Saved entries:

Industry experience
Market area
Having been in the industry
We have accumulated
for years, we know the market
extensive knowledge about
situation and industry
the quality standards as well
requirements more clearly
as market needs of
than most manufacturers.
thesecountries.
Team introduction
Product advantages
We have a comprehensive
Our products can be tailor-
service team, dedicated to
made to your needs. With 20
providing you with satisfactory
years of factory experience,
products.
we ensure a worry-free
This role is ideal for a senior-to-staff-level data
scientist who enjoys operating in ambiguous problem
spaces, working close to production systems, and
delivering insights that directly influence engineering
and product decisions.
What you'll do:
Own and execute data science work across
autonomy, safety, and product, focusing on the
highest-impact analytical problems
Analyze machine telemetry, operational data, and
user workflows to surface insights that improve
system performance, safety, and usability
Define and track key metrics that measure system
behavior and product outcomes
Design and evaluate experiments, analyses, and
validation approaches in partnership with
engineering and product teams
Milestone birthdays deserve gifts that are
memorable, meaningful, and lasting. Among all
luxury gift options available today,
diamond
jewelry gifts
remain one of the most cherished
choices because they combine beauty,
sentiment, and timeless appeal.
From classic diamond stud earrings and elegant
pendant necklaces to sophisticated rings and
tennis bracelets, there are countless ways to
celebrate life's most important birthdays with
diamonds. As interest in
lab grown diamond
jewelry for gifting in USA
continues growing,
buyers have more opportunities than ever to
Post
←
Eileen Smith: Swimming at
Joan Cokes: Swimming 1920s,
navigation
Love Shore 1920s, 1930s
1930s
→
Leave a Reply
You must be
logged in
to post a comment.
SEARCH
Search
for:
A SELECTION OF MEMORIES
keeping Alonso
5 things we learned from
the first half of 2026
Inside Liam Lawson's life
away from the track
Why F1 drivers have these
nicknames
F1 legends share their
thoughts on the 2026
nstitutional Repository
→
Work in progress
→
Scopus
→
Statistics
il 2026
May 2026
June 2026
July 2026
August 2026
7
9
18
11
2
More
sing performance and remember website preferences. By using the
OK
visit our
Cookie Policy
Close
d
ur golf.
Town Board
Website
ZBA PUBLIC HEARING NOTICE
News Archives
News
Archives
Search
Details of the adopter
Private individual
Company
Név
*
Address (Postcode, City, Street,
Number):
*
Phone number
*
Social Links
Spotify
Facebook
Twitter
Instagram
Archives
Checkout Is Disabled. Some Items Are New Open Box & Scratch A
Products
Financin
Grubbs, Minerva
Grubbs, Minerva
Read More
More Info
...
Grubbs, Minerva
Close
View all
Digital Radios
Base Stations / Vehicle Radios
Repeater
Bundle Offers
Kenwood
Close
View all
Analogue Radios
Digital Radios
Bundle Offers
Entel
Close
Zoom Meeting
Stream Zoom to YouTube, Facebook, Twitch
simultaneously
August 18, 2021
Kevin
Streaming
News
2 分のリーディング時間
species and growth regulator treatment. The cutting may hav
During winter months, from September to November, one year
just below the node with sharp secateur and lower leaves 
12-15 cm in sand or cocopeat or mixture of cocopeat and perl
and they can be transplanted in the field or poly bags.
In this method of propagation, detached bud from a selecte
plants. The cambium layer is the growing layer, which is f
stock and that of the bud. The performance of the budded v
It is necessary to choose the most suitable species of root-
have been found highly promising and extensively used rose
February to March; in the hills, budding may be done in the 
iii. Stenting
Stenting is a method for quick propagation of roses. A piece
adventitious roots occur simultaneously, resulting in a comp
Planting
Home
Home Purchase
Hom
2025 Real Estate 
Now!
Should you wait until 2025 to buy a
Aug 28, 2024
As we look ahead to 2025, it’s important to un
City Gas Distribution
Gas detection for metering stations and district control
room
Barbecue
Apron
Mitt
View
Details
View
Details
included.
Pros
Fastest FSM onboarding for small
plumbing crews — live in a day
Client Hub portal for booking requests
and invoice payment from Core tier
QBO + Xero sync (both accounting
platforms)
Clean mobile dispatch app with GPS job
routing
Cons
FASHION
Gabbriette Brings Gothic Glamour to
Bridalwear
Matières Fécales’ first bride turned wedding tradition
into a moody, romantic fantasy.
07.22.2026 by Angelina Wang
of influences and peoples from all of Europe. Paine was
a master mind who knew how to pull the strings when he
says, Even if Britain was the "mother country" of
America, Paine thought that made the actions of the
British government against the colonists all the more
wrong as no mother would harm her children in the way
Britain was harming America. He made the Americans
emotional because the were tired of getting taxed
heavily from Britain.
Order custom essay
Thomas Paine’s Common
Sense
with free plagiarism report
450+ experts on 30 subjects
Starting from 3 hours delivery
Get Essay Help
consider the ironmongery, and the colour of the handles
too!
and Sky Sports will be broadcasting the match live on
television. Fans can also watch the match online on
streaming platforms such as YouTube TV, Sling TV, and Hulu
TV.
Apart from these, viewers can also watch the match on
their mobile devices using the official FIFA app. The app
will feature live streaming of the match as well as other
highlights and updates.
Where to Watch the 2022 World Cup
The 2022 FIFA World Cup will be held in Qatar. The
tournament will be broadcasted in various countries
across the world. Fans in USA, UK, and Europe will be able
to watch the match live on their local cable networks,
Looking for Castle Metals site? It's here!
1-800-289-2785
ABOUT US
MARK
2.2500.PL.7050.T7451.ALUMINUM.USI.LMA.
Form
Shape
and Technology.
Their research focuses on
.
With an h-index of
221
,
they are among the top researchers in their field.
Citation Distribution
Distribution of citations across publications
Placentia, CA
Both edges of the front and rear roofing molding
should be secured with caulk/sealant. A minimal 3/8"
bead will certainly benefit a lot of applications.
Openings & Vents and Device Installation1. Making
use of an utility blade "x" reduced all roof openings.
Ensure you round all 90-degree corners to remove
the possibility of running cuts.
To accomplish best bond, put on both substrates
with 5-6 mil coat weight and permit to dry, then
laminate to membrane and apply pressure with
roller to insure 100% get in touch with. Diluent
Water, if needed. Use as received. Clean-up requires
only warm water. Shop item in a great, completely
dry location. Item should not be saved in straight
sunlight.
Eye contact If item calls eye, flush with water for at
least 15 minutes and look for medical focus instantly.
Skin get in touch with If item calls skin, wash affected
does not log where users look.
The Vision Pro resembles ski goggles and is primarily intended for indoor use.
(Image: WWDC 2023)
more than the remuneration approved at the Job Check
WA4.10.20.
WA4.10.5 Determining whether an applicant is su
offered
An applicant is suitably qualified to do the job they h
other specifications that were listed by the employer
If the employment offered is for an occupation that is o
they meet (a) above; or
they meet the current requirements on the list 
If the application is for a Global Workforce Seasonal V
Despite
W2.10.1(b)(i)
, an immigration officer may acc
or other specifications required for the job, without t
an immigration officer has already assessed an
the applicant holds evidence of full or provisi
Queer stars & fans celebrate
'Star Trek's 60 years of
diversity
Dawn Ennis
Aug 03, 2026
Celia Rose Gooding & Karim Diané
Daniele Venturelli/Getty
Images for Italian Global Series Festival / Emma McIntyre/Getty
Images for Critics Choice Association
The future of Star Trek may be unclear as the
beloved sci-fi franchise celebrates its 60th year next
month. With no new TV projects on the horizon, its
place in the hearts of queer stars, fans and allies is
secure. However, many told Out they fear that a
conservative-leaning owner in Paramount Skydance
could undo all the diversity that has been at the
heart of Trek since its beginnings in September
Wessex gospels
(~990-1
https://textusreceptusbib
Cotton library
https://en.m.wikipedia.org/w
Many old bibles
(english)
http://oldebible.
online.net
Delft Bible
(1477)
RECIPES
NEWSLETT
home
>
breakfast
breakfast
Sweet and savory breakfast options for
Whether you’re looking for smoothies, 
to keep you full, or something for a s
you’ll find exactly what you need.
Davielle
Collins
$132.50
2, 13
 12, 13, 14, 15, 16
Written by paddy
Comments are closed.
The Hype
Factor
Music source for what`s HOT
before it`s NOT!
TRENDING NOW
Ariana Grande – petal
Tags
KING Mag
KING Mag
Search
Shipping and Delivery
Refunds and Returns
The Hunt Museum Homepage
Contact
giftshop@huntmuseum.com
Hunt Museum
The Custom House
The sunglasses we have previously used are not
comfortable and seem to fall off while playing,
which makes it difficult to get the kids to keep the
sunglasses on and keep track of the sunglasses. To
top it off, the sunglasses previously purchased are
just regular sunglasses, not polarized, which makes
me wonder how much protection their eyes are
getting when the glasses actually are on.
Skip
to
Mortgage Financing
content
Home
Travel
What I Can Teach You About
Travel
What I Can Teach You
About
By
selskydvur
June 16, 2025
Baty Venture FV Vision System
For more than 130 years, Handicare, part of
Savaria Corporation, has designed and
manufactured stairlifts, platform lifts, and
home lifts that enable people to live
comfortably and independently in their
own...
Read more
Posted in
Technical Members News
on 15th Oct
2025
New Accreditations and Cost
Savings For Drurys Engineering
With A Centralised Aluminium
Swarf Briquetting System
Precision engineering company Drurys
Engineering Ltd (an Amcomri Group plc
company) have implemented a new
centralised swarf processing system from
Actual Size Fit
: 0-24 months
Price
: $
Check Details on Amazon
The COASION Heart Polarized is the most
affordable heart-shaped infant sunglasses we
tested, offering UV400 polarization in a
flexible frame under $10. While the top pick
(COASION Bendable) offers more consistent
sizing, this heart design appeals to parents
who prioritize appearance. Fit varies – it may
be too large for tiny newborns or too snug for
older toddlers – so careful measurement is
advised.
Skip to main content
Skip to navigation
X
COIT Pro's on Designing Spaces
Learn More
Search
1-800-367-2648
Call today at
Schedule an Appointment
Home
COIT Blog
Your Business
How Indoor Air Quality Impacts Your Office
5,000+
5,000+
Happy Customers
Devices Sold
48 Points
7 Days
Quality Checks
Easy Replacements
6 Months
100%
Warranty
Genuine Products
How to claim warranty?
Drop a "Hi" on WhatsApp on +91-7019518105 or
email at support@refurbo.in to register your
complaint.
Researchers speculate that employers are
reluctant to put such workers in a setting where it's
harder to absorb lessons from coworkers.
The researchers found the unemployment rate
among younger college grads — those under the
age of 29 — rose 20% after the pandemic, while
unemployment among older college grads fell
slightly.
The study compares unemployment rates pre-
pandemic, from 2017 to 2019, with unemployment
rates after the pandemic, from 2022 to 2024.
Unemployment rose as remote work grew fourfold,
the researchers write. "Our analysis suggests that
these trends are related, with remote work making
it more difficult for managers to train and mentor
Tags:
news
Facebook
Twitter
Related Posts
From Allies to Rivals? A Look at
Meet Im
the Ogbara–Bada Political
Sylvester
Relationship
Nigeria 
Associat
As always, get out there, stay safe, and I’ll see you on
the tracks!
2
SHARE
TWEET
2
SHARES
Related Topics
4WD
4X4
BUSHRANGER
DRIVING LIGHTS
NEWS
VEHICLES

◆ TASK ITEM
Print the lines of the material unchanged, beginning with its first line and continuing through the line that contains "We have a comprehensive", including that line.

◆ RESPONSE AREA
Industry experience
Market area
Having been in the industry
We have accumulated
for years, we know the market
extensive knowledge about
situation and industry
the quality standards as well
requirements more clearly
as market needs of
than most manufacturers.
thesecountries.
Team introduction
Product advantages
We have a comprehensive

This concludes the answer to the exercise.